His memoir also pulls back the curtain on his personal life. Though married twice and father to four grown children, he reveals that he is bisexual and that his current relationship is with a man. Though he says he never hid his sexual orientation from those closest to him, he's telling the rest of the world in his book because "this is the story of my life," he says. "I knew I was going to include that important part of it."
Davis's rise began when he earned scholarships to N.Y.U. and later Harvard Law School. He got his first taste of the music industry in the '50s at a firm that represented Columbia Records, which hired him as its in-house counsel in 1960. Though Davis, who adored Broadway musicals as a kid, knew little about the record business and has no formal musical training, "I always had a tremendous quest for knowledge," he says. "I listened and learned."

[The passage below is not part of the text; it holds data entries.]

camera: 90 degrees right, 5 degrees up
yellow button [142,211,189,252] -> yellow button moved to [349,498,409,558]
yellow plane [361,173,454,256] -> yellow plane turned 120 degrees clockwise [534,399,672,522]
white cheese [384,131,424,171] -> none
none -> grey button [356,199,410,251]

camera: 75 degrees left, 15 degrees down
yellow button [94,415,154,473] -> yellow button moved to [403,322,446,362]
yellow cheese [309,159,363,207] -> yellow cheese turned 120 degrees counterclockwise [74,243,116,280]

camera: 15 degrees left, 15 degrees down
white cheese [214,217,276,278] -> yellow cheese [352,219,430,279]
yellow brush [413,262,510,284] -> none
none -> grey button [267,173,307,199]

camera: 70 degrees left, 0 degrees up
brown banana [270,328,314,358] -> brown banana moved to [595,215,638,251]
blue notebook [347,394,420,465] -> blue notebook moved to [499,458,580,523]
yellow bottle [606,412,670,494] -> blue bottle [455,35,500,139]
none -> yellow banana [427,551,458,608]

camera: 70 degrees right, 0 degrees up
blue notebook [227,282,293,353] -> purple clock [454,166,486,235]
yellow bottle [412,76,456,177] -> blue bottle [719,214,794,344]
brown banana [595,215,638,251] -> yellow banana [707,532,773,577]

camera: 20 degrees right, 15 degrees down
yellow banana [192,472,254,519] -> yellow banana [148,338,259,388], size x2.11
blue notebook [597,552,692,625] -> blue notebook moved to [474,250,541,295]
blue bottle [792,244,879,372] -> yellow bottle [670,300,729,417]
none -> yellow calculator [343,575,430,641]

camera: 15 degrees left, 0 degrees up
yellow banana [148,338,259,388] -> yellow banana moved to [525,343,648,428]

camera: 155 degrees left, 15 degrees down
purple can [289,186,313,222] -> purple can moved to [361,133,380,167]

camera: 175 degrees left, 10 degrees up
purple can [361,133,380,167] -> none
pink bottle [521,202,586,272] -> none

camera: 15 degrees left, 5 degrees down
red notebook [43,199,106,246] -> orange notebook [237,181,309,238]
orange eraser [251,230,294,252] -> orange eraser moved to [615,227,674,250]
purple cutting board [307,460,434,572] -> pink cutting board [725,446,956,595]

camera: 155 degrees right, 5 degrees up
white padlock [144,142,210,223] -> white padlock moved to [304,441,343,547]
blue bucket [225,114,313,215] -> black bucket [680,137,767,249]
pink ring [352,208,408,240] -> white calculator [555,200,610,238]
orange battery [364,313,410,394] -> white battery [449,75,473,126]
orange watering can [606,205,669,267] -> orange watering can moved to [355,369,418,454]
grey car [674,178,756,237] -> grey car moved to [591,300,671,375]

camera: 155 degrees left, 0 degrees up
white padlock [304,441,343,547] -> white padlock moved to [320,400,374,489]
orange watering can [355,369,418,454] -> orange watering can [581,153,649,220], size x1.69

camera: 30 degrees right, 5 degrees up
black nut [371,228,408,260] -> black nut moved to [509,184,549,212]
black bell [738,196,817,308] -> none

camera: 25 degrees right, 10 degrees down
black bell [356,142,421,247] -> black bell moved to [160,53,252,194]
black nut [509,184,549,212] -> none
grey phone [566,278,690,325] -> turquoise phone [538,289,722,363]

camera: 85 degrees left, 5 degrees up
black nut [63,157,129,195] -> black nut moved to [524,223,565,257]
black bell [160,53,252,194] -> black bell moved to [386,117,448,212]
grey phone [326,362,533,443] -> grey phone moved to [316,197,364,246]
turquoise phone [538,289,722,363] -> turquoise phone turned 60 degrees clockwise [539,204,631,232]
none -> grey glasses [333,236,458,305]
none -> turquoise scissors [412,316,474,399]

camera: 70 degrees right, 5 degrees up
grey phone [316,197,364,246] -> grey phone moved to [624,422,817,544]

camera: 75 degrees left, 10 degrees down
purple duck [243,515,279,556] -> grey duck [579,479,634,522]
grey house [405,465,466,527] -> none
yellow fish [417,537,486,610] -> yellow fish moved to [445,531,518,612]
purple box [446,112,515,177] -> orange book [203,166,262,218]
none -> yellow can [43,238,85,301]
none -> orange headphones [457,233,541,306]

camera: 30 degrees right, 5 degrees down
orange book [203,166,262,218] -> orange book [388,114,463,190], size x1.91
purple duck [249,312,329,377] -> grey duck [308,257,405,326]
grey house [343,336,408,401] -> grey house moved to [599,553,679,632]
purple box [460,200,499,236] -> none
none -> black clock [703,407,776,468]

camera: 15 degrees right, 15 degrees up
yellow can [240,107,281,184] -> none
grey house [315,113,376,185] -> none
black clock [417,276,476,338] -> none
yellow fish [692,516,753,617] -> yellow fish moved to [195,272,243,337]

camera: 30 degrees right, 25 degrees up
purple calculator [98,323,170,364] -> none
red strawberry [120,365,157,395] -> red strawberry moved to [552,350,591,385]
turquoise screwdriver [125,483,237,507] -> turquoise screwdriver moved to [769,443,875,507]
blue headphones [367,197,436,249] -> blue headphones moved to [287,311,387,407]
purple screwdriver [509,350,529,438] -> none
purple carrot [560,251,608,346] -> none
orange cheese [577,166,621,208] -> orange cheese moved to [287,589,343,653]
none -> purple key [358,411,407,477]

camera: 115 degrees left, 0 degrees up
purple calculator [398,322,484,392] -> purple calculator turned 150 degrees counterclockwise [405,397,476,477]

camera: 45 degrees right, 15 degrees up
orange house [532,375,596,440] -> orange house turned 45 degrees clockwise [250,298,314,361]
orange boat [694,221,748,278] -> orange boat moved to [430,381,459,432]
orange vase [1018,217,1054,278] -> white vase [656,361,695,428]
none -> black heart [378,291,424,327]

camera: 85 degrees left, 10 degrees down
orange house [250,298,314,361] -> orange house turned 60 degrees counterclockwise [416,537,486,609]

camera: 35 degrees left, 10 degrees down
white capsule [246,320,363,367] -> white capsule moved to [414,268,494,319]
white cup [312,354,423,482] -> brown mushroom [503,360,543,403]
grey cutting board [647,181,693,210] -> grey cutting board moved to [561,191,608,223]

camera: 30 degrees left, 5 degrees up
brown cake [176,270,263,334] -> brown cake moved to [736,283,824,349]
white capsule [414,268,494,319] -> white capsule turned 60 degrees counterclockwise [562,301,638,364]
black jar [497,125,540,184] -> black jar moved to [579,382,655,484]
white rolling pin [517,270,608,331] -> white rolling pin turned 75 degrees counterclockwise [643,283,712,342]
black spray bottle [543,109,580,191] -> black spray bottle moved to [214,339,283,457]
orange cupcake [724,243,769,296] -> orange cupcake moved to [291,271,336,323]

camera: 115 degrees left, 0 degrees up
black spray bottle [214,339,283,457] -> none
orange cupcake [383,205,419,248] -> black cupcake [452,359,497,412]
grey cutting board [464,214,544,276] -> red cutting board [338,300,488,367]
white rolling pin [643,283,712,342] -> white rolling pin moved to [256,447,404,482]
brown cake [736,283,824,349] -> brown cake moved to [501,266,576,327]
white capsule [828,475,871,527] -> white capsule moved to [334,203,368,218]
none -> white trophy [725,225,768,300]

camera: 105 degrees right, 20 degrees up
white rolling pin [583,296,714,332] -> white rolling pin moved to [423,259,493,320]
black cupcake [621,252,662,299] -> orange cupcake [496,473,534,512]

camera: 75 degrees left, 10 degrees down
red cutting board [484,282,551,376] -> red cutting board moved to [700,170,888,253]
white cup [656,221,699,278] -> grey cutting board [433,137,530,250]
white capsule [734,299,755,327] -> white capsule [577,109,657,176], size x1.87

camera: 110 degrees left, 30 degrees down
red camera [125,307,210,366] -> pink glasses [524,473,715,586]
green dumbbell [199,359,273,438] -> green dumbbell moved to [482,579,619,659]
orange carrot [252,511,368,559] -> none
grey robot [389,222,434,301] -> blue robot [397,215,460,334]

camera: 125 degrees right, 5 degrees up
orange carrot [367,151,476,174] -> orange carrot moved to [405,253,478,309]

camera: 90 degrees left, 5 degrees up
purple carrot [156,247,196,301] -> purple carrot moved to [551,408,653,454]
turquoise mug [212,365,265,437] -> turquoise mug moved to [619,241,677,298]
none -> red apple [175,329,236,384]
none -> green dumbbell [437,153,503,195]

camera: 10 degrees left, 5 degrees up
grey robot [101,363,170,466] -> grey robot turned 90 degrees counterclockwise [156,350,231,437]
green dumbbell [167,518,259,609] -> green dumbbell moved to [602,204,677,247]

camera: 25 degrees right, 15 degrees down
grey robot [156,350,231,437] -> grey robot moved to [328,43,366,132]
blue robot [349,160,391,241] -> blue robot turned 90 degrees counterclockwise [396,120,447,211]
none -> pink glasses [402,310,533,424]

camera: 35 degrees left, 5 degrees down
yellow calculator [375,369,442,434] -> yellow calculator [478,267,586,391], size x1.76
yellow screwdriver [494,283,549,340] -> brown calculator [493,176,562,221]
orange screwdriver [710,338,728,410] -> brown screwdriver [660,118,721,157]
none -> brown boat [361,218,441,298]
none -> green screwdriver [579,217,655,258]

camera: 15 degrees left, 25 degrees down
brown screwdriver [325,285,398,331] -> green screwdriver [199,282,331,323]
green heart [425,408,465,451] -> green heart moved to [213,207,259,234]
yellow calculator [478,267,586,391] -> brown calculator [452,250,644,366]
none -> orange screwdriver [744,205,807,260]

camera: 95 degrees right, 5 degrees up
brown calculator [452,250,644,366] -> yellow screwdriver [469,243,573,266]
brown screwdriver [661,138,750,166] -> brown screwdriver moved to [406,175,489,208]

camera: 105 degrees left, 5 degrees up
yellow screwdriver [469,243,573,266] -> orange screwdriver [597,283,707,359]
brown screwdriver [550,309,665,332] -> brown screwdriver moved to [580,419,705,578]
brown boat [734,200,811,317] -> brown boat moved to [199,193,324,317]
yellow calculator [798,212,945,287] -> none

That drive helped make him one of the most visionary music men in rock and roll. He says his secrets to picking winners are "intuitive" and that "you never know if an artist is going to explode." One of his earliest discoveries? Janis Joplin, whose performance at the Monterey Pop Festival in 1967, Davis recalls, "was memorable and electrifying." Still, after he signed her to Columbia, their relationship wasn't exactly professional. Apparently unhappy with "the formality of signing a contract," Davis recalls with a laugh, "she thought we could sleep together!" He declined, but they were friends until her overdose death in 1970. "We had a very special connection."
The same could be said about Davis and Whitney Houston, whom he discovered singing with her mom, Cissy, in 1983. Overseen by Davis, Whitney's first two albums broke sales and chart records. "Her talent was prodigious," he says. Even as she struggled with drug addiction and a tumultuous marriage to Bobby Brown, he stood by her. In his book he shares heartbreaking letters in which he pleads for Houston to go to rehab. "Our anguish, our fear, our pain is just too much to bear," he wrote in 2001, after seeing her looking gaunt in public. "You must get help."
Though she made some attempts to get clean, Houston never succeeded, and when Davis learned she had died hours before she was set to appear at his annual Grammy party in L.A. in 2012, "I was devastated," he says. Remembering the moments they shared-she would often munch on cheeseburgers while hanging out in his office-he fights back tears. "We would spend hours listening to music together. I was family and she was very comfortable. She didn't open up to too many people."
Davis's own personal life hasn't been turmoil-free. After splitting from his second wife in 1985, "I opened myself up to the possibility of a relationship with a man," he says. He found one with a doctor, with whom he was involved for 14 years until they split in 2004, and then with his current partner. He declines to name either man because "they're private people," but calls his domestic life these days ideal. "If I take a trip with my family, he comes with me. We just went to Spain. [Everyone] gets along great!"
Even at 80, Davis won't slow down. He stays in shape by seeing a physical therapist every morning, and he's working on new projects with Santana and Aretha Franklin as well as venturing into Broadway to oversee a revival of My Fair Lady
. "As long as my health holds out and the report cards are good," he says, "I'll still really enjoy what I do."